[SUPPLIED PASSAGE]
•••••
According to Rapp (2005), "Each year, teachers are faced with a task that is becoming increasingly difficult -- meeting the educational needs of all students. It seems unlikely that this can be accomplished single-handedly through traditional, teacher-centered instruction or through standardization as in the past" (p. 297). Adding further fuel to this academic fire has been the diversity of students needing individualized services for English as a second language instruction, a cornucopia of learning disabilities and the mandates of the No Child Left Behind Act of 2001 (Public Law 107-110), the Americans with Disabilities Act and the Individuals with Disabilities Education Act (IDEA) as amended in 2004. As Rapp advises, "Class sizes are increasing, and the backgrounds of the students in those classes are becoming more diverse. The move toward inclusive education, the societal respect for and celebration of diversity, and the recognition of multiple intelligences and learning styles all emphasize the complex heterogeneity of our students" (p. 297).

In this environment, it might be plausible to suggest that teachers should receive an outstanding performance evaluation just for showing up day after day, but the nation's students - and teachers - deserve far better than this minimal level of performance of course, but assessing performance in any environment is a challenging endeavor and it is little wonder that educators are likewise faced with some profound performance management issues as well. Alas, measuring the effectiveness of one teacher's performance compared to another's is fraught with opportunities for misjudgments and misinterpretations of isolated incidents, anecdotal accounts from peers and others, as well as the entire gamut of educational needs brought to bear on teachers as they address the academic and behavioral diversity in schools that serve the most challenged students (Mariage & Garmon, 2003).

Performance Evaluation in Diverse Academic Settings.

Teacher performance evaluations are certainly not new. In fact, as Aper and Fry (2003) point out, evaluations of teacher performance, whether formal or informal, have been undertaken in one form or another for as long as schools have existed. According to Broadnax (2000), many of the methods that are used in the performance evaluation for teachers introduce numerous opportunities for highly subjective analyses of employee performance by superiors that might not possess all of the requisite facts or the innate ability to effectively evaluate performance by others.
•••••
[TASK REQUIREMENTS] Repeat the part of the passage on teacher evaluation that begins at "Performance Evaluation in" and stops after "performance by others.", word for word.

[GIVEN DATA]
•••••
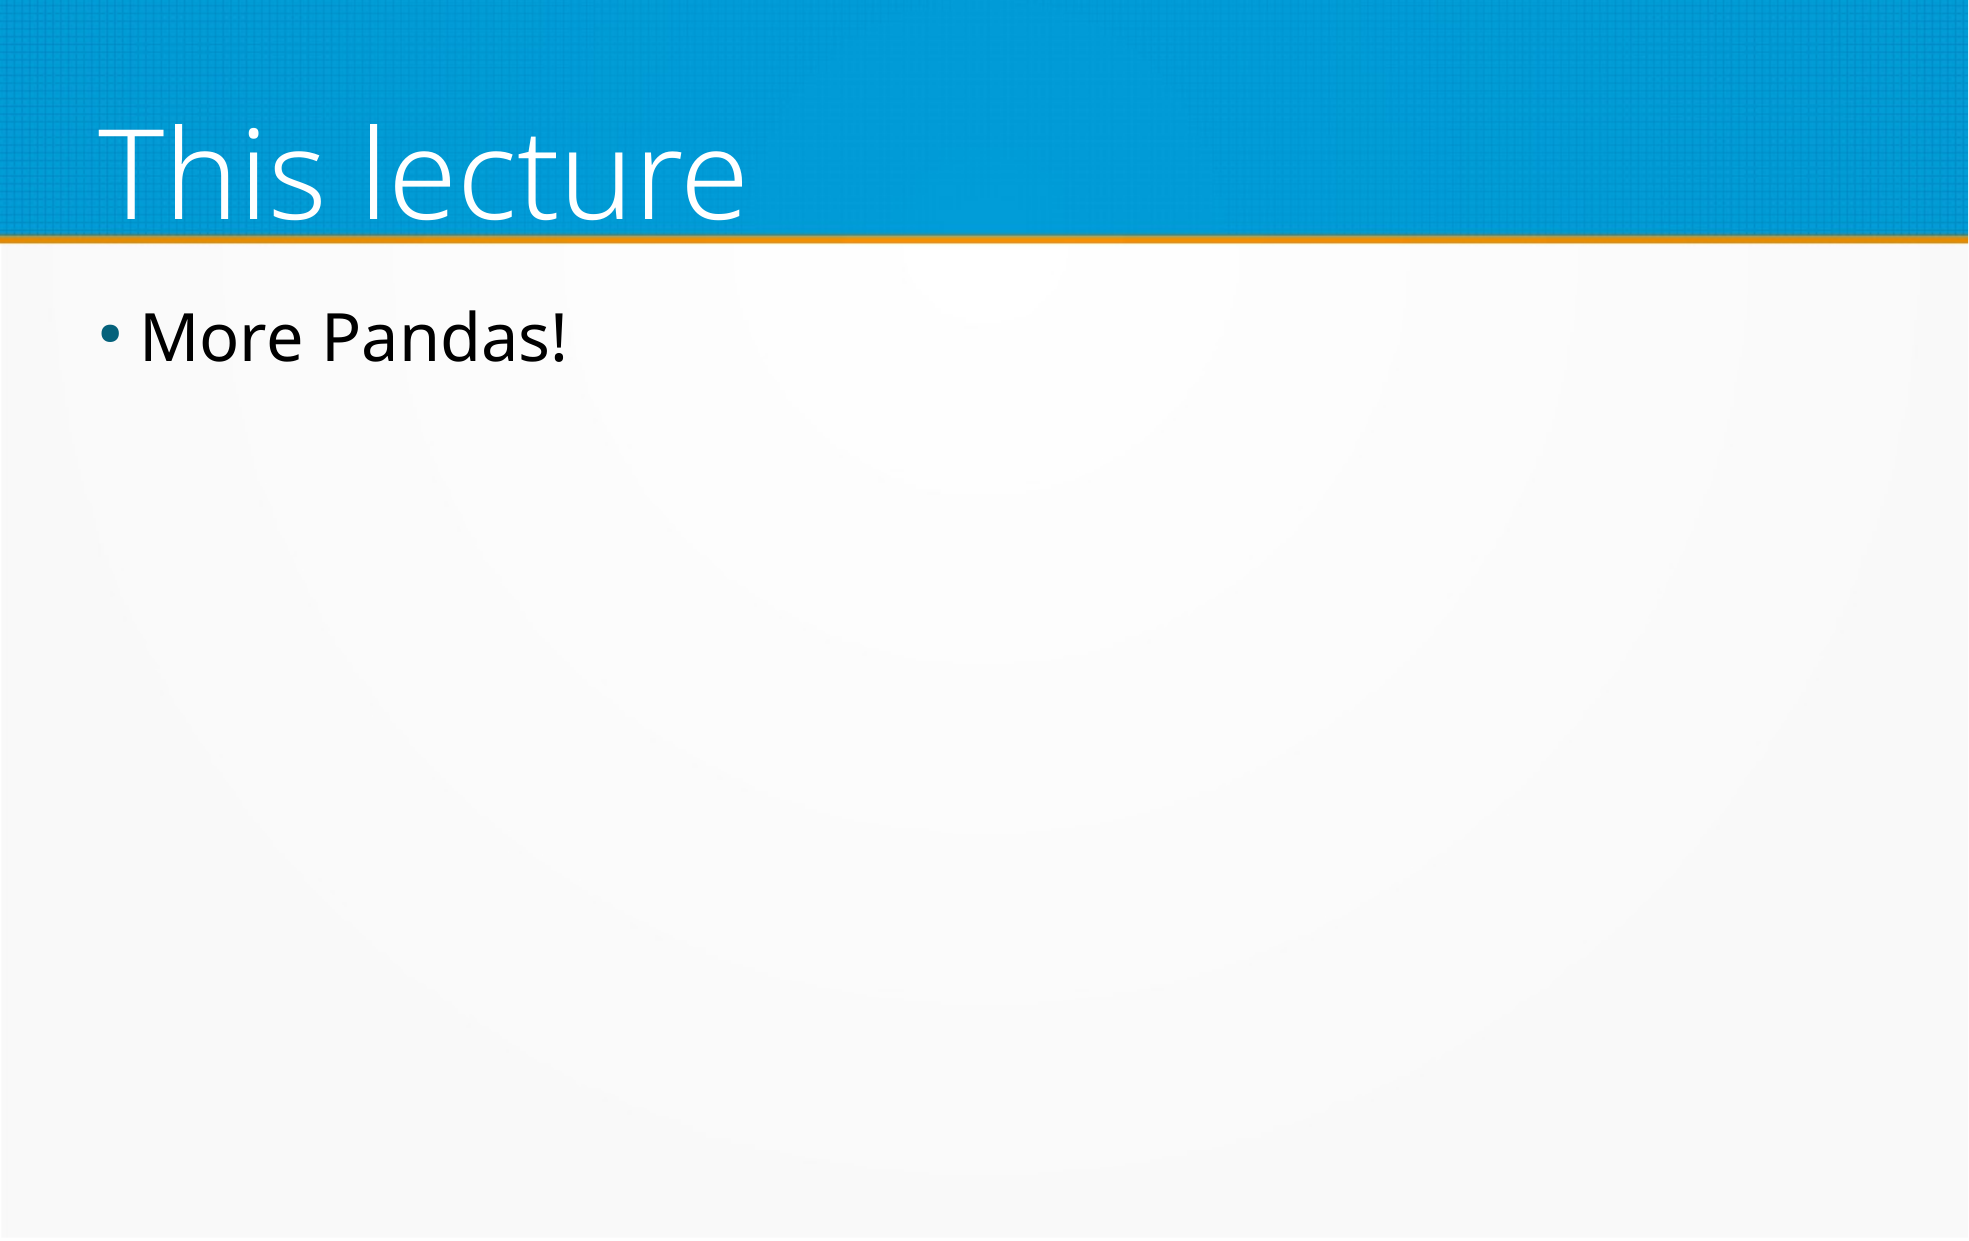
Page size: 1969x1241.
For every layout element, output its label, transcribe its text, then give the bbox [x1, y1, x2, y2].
•••••
[ANSWER FOR THIS EXERCISE]
Performance Evaluation in Diverse Academic Settings.

Teacher performance evaluations are certainly not new. In fact, as Aper and Fry (2003) point out, evaluations of teacher performance, whether formal or informal, have been undertaken in one form or another for as long as schools have existed. According to Broadnax (2000), many of the methods that are used in the performance evaluation for teachers introduce numerous opportunities for highly subjective analyses of employee performance by superiors that might not possess all of the requisite facts or the innate ability to effectively evaluate performance by others.